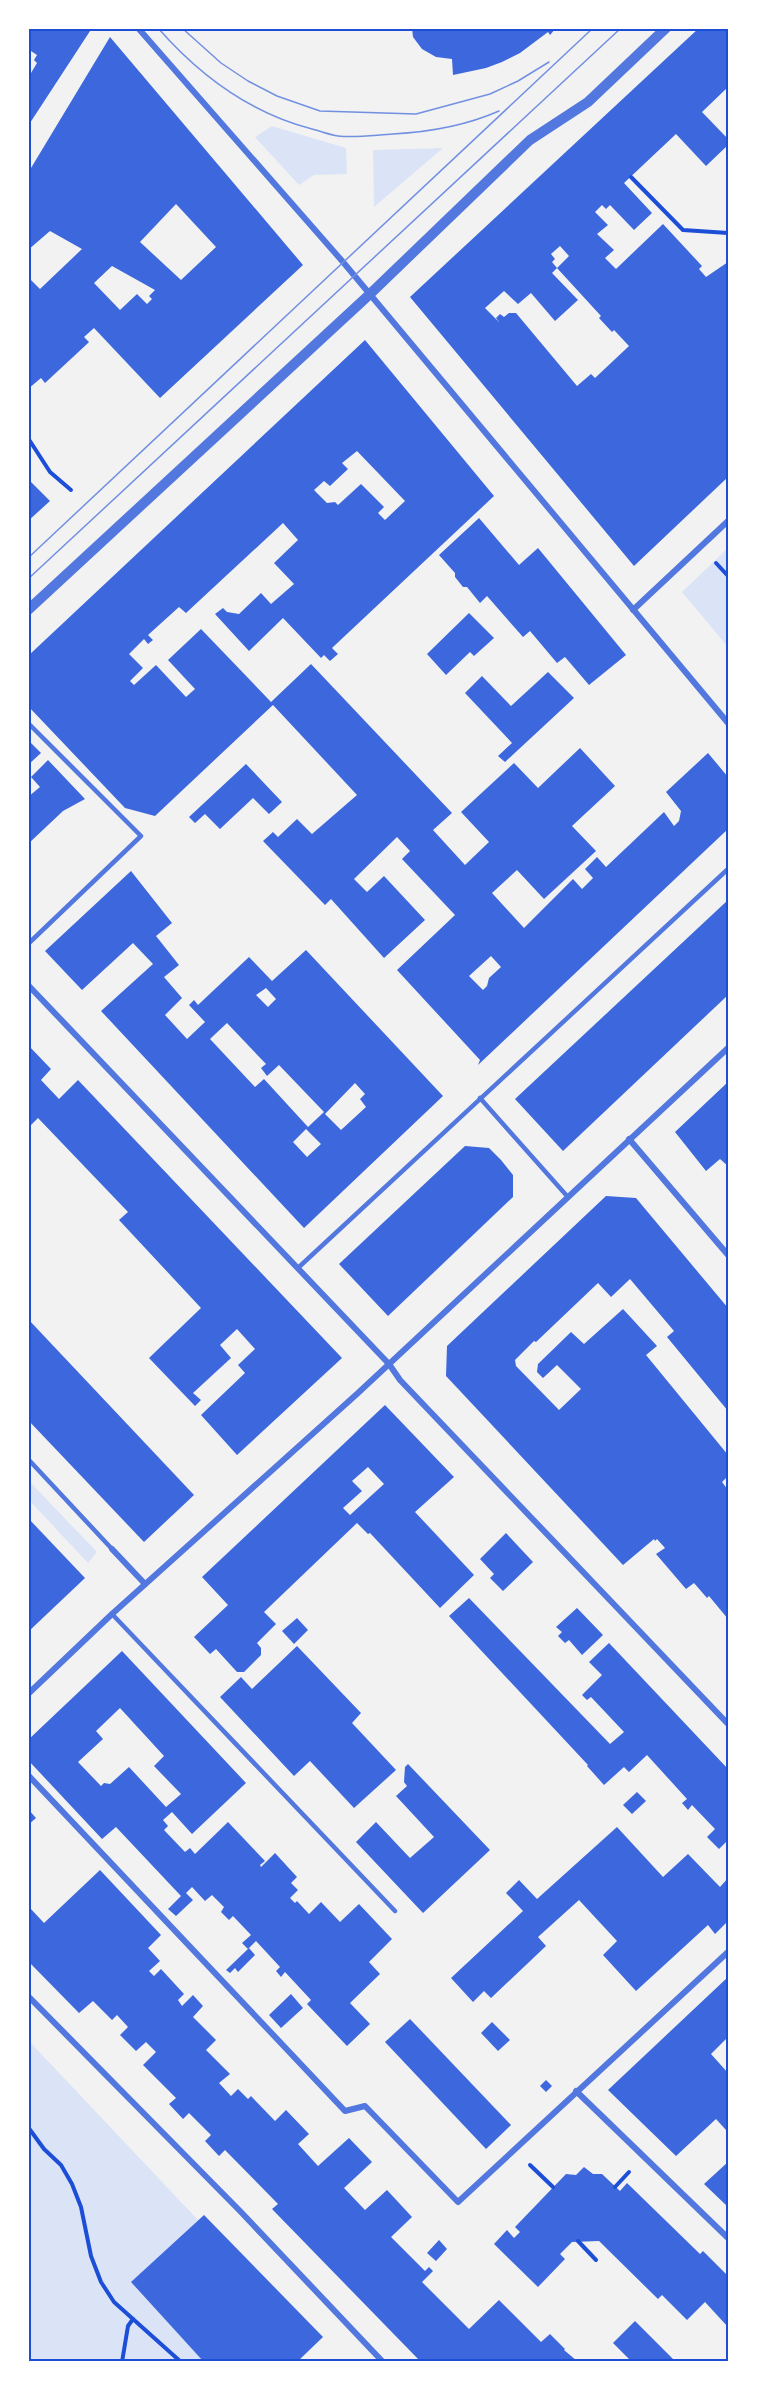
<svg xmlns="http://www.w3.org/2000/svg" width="757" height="2390" font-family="'Open Sans',sans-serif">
	<rect width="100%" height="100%" fill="#f2f2f2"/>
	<g fill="#dbe4f7">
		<polygon points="272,126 346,148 347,174 314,175 299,185 255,137"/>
		<polygon points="443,148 374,207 373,150"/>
		<polygon points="728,548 728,647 682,592"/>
		<polygon points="28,1480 97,1552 88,1563 29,1500"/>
		<polygon points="28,2040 198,2220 132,2282 203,2361 29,2361"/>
	</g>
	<g fill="#3d67dc" fill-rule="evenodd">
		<polygon points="28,28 92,28 28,126 28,78 37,63 34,60 37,55 28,49"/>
		<polygon points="412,28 556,28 550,35 548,32 520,53 502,62 486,68 453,75 452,59 436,57 422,49 413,37"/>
		<path d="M699,28H728V87L702,112L728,139V145L706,166L676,134L624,183L652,213L634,230L610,205L606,209L602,205L595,212L608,225L597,234L614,250L605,258L616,269L663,224L702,266L699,269L706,277L728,262V477L634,566L410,297ZM560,246L569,256L557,268L601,316L599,318L612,332L614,330L629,346L595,378L591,374L577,386L516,313H509L504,317L500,314L496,318L499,322L485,308L504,291L518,304L531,293L555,321L578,300L552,273L557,268L552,262L555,259L551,254Z"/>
		<path d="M110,37L303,265L160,398L94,328L84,337L89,342L87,344L45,383L41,378L28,389V277L40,289L82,249L50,231L28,250V173ZM176,204L216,247L181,280L140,242ZM112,266L155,290L149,296L152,299L147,304L137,294L120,310L94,283Z"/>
		<path d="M365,340L494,496L332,648L338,654L330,661L324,655L321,658L283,618L249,651L215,614L223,608L227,612L239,614L261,593L271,604L294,584L274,563L298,540L283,523L186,613L179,607L148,635L153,640L148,644L144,639L129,654L143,668L130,681L134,685L156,665L186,697L195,689L168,660L201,629L271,702L311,664L452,813L433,830L465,865L489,842L461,812L514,763L538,788L580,748L615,786L572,826L596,851L544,899L517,870L492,893L524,928L573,879L582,889L593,878L585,869L597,857L606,867L664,812L674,826L679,821L681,811L666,792L708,753L728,777V829L478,1065L480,1060L397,970L455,915L402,859L410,851L397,837L354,879L367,892L384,876L425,920L384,958L331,899L325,905L263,841L273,832L278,837L297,819L312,834L357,795L273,705L155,816L125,808L28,706V656ZM357,451L405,501L385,520L378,513L384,507L361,484L338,505L335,502L327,503L314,490L324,481L330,486L348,469L342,463ZM491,956L501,967L489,978L487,986L483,990L469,976Z"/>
		<polygon points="28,479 50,501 28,521"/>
		<polygon points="479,518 519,565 538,548 626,655 589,685 565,657 557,663 530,631 523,637 487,596 480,603 467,587 463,587 455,577 455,573 439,555"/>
		<polygon points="469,613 494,638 474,656 470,652 446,675 427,654"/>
		<polygon points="548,672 574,698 505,762 498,756 512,743 465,693 482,676 511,706"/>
		<polygon points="28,740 41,753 28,765"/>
		<polygon points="48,760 85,799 63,811 28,844 28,797 40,787 31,777"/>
		<polygon points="246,764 282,802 269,814 253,798 220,829 205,814 195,823 189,817"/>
		<path d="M131,871L172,923L156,936L179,965L164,977L182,998L165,1015L187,1039L205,1022L189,1005L194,1000L198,1005L249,957L272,981L306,950L443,1096L304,1228L101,1011L153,964L133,943L82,990L45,951ZM266,988L276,999L268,1007L256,995ZM227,1023L266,1064L261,1068L267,1076L279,1065L324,1112L308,1127L264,1079L255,1087L210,1039ZM355,1083L365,1094L360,1099L366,1107L341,1130L325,1114ZM306,1129L321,1144L307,1157L293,1142Z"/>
		<polygon points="728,900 728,995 563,1151 515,1099"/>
		<polygon points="28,1045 51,1069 41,1080 59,1099 78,1080 342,1358 237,1455 201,1415 245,1373 238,1365 255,1349 237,1329 220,1345 231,1358 193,1393 201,1400 195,1406 149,1358 201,1308 119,1220 128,1212 38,1118 28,1128"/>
		<polygon points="728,1082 728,1166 720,1159 706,1171 675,1132"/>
		<polygon points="465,1146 489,1148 501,1160 513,1175 513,1197 388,1316 339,1264"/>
		<polygon points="606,1196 636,1198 728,1308 728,1411 667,1337 674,1331 630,1279 611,1297 598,1283 536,1342 534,1341 515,1360 516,1366 559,1410 581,1389 557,1365 543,1378 537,1372 538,1364 571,1332 584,1344 623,1309 657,1346 646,1355 728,1455 728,1476 722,1482 728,1490 728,1619 709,1596 707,1598 694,1583 686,1589 656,1554 665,1548 657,1539 655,1541 654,1539 623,1565 446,1376 447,1346"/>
		<polygon points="28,1319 194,1495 144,1542 28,1420"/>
		<path d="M385,1405L454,1477L415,1512L474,1575L440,1608L370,1533L368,1534L357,1523L264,1612L276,1624L257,1643L261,1648V1655L244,1672H237L216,1649L210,1654L194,1637L228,1605L202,1577ZM368,1467L384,1484L350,1515L343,1508L362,1491L352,1481Z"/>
		<polygon points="28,1518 85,1578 28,1632"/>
		<polygon points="506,1533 533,1562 503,1591 490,1578 494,1574 480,1559"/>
		<polygon points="469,1598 610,1744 624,1732 591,1697 587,1700 582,1695 602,1675 589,1662 609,1643 728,1769 728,1840 719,1849 707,1837 715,1829 692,1805 688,1810 682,1803 687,1799 647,1755 629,1772 624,1767 604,1785 587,1766 588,1765 449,1616"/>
		<polygon points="577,1608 603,1635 582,1655 569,1640 565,1643 558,1636 562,1632 556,1627"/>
		<polygon points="297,1618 308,1630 294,1644 282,1631"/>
		<polygon points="297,1646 361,1713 352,1723 396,1770 354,1808 310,1761 294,1776 220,1697 241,1677 252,1689"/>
		<path d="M122,1651L246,1783L192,1834L172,1812L163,1820L168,1826L164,1830L185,1852L190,1848L195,1854L228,1822L265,1861L260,1865L261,1867L275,1853L297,1877L291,1883L298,1890L290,1898L295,1903L297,1901L309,1914L321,1902L340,1922L359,1904L392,1939L369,1962L380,1974L350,2003L370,2024L347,2046L307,2004L311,2000L285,1972L281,1977L276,1971L280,1967L256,1941L248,1949L242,1943L251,1935L233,1916L229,1920L221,1912L224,1907L212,1895L205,1901L192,1887L186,1893L193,1900L176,1916L168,1909L181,1896L116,1827L102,1839L28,1760V1740ZM120,1708L164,1756L154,1766L181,1794L166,1807L129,1767L110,1784L104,1783L101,1786L78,1762L103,1739L96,1731Z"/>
		<polygon points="408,1764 490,1850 423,1913 356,1842 376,1822 410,1858 434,1837 396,1796 407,1786 404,1782 405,1767"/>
		<polygon points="637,1792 646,1801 632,1814 623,1805"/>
		<polygon points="28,1809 36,1818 28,1825"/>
		<polygon points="617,1827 663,1877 688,1854 720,1887 728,1878 728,1921 715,1934 708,1925 636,1991 603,1955 617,1941 579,1900 538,1937 546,1946 491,1998 484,1991 473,2002 451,1978 523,1911 506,1893 519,1880 537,1899"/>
		<polygon points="100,1870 161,1935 148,1948 160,1961 149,1971 154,1976 161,1969 184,1994 178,2000 182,2006 193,1995 203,2006 193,2017 216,2040 206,2050 230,2074 219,2083 231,2096 238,2089 248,2099 251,2096 275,2121 286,2110 309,2134 298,2144 318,2166 349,2138 372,2162 344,2188 365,2210 387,2190 412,2217 391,2237 425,2271 429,2267 433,2271 422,2282 469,2329 499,2300 541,2342 550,2334 565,2349 564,2350 577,2361 420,2361 272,2209 278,2204 225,2150 219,2156 205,2141 211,2135 189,2113 183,2119 169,2104 176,2098 143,2065 156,2052 146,2042 136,2051 120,2035 128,2027 117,2015 112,2020 93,2001 79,2013 28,1961 28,1909 30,1908 44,1923"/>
		<polygon points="249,1948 255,1955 238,1972 235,1968 230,1973 226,1970"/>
		<polygon points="728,1977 728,2037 711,2054 728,2073 728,2127 726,2130 716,2119 676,2156 608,2090"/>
		<polygon points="291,1994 303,2008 281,2028 269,2015"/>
		<polygon points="410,2019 511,2125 486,2149 385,2042"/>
		<polygon points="492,2022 510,2040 498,2051 481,2033"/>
		<polygon points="546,2080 552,2086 546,2092 540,2086"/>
		<polygon points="728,2162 728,2207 704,2184"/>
		<polygon points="584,2167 593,2174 602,2174 620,2191 627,2183 700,2254 703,2251 728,2276 728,2327 705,2302 687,2320 662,2295 658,2299 599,2241 572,2242 560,2254 565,2259 538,2287 494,2244 507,2230 514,2238 520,2232 515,2227 566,2174 576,2175"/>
		<polygon points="204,2215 323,2337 298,2361 203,2361 131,2282"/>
		<polygon points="439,2240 447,2249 436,2261 427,2253"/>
		<polygon points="635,2321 675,2361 631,2361 613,2343"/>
	</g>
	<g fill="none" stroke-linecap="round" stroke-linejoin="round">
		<g stroke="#1d4ed8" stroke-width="4">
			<polyline points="631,177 683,230 728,233"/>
			<polyline points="28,438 50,472 71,490"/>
			<polyline points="716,563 728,576"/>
			<polyline points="28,2127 44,2149 61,2165 72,2184 81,2207 91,2256 101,2282 114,2302 181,2362"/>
			<polyline points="530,2165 553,2187"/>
			<polyline points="615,2187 629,2172"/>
			<polyline points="578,2241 596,2260"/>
			<polyline points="122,2362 128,2326 133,2319"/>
		</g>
		<g stroke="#5277de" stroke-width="4.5">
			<polyline points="28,723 141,836 28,944"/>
			<polyline points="480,1098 567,1196"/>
			<polyline points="299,1267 728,869"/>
			<polyline points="28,1459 112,1549"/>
			<polyline points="112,1614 395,1911"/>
		</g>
		<g stroke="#5277de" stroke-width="6">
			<polyline points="138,28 343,262 728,723"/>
			<polyline points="633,610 728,521"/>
			<polyline points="28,985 389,1364 400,1380 728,1724"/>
			<polyline points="629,1139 728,1255"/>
			<polyline points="112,1549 145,1584"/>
			<polyline points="28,1694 112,1614 358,1393 728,1048"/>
			<polyline points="28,1775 345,2111 365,2106 458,2202 728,1952"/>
			<polyline points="28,1996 240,2211 383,2362"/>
			<polyline points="576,2091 728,2238"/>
		</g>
		<polyline stroke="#5277de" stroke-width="10" points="28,610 370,294 530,140 588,102 666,28"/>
		<g stroke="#7290e2" stroke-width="1.5">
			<path d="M158,28C200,76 250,113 312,129C320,131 330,135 338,136C356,138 375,135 393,134C430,132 465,126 499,111"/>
			<polyline points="182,28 221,63 248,81 277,96 320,111 416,114 490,94 518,81 549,62"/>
			<polyline points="28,558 593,28"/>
			<polyline points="28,579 621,28"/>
		</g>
	</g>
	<rect width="757" height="2390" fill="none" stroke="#ffffff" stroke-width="60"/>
	<rect x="30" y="30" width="697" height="2330" fill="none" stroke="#1d4ed8" stroke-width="2"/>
</svg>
+ + + + +
Work instruction> Your task is to extract the lines running from the one with "250,113 312,129C320,131 330,135" to the end of the material, inclusive, copying each exactly and adding nothing.

Solution>
			<path d="M158,28C200,76 250,113 312,129C320,131 330,135 338,136C356,138 375,135 393,134C430,132 465,126 499,111"/>
			<polyline points="182,28 221,63 248,81 277,96 320,111 416,114 490,94 518,81 549,62"/>
			<polyline points="28,558 593,28"/>
			<polyline points="28,579 621,28"/>
		</g>
	</g>
	<rect width="757" height="2390" fill="none" stroke="#ffffff" stroke-width="60"/>
	<rect x="30" y="30" width="697" height="2330" fill="none" stroke="#1d4ed8" stroke-width="2"/>
</svg>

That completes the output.